Text excerpt –
----------------------------------------

3 Biggest Compounding Pharmacy Myths Debunked
March 25, 2015
Check out this article we found on PharmacyTimes.com about the three main myths of compounding pharmacies.
Compounding pharmacies have been the subject of many articles in the press recently. Pharmacy Times spoke with David G. Miller, RPh, executive vice president and CEO of the International Academy of Compounding Pharmacists, who noted there are often misconceptions or misinformation regarding compounders. Dr. Miller debunks what he thinks are the 3 biggest compounding pharmacy myths.
1. Only compounding pharmacists compound products.
Every pharmacy in the United States compounds in some way, Dr. Miller said in an exclusive interview with Pharmacy Times. Any time an IV drip is mixed in a hospital IV lab, or a community pharmacist mixes 2 creams together, that’s compounding. Compounding is a long-standing tradition. During the 1930s and 1940s, the majority of prescriptions were compounded, according to the Professional Compounding Centers of America. Since then, the industry has changed so that pharmacists may undergo advanced training on compounding beyond the education they receive in pharmacy school. They then apply those skills in a compounding pharmacy to create medications that are tailored to patients’ specific needs. “I think it’s important to understand and recognize that compounding has always been a component of what we do as pharmacists and that we all do it in some manner and that the law, both on the federal and state level, applies to us,” Dr. Miller said. Some members of the pharmacy community distance themselves from compounders and label them as bad, when in reality, compounding is a part of what they do, too. “We’re all in the same boat,” he explained.
2. Compounding pharmacists “go rogue.”
Dr. Miller said there is a perception that some compounding pharmacists try to get around the law, and some individuals have described them as going rogue. However, no compounding pharmacist sends any medications into any hands without a prescription, he noted. “This perception that compounding pharmacists are somehow skirting the laws ignores the simple fact that we have to have a prescription to do anything,” Dr. Miller said. “They fill prescriptions just like any other pharmacist. The only difference is that instead of pulling the bottle from the shelf behind us, we have to make it from scratch.”

----------------------------------------

Input data –
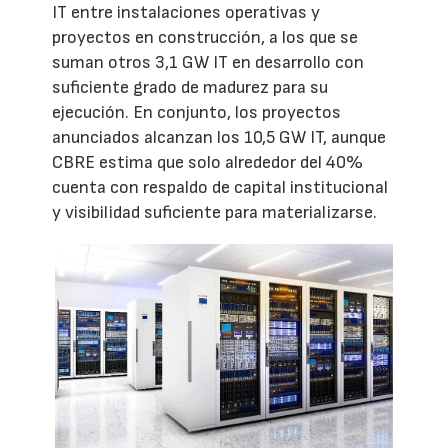
IT entre instalaciones operativas y
proyectos en construcción, a los que se
suman otros 3,1 GW IT en desarrollo con
suficiente grado de madurez para su
ejecución. En conjunto, los proyectos
anunciados alcanzan los 10,5 GW IT, aunque
CBRE estima que solo alrededor del 40%
cuenta con respaldo de capital institucional
y visibilidad suficiente para materializarse.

----------------------------------------

Required action – Rewrite everything in the compounding pharmacy article from "Compounding pharmacies have" down to "pharmacists compound products.", switching "misconceptions" to "misunderstandings".

Exercise solution –
Compounding pharmacies have been the subject of many articles in the press recently. Pharmacy Times spoke with David G. Miller, RPh, executive vice president and CEO of the International Academy of Compounding Pharmacists, who noted there are often misunderstandings or misinformation regarding compounders. Dr. Miller debunks what he thinks are the 3 biggest compounding pharmacy myths.
1. Only compounding pharmacists compound products.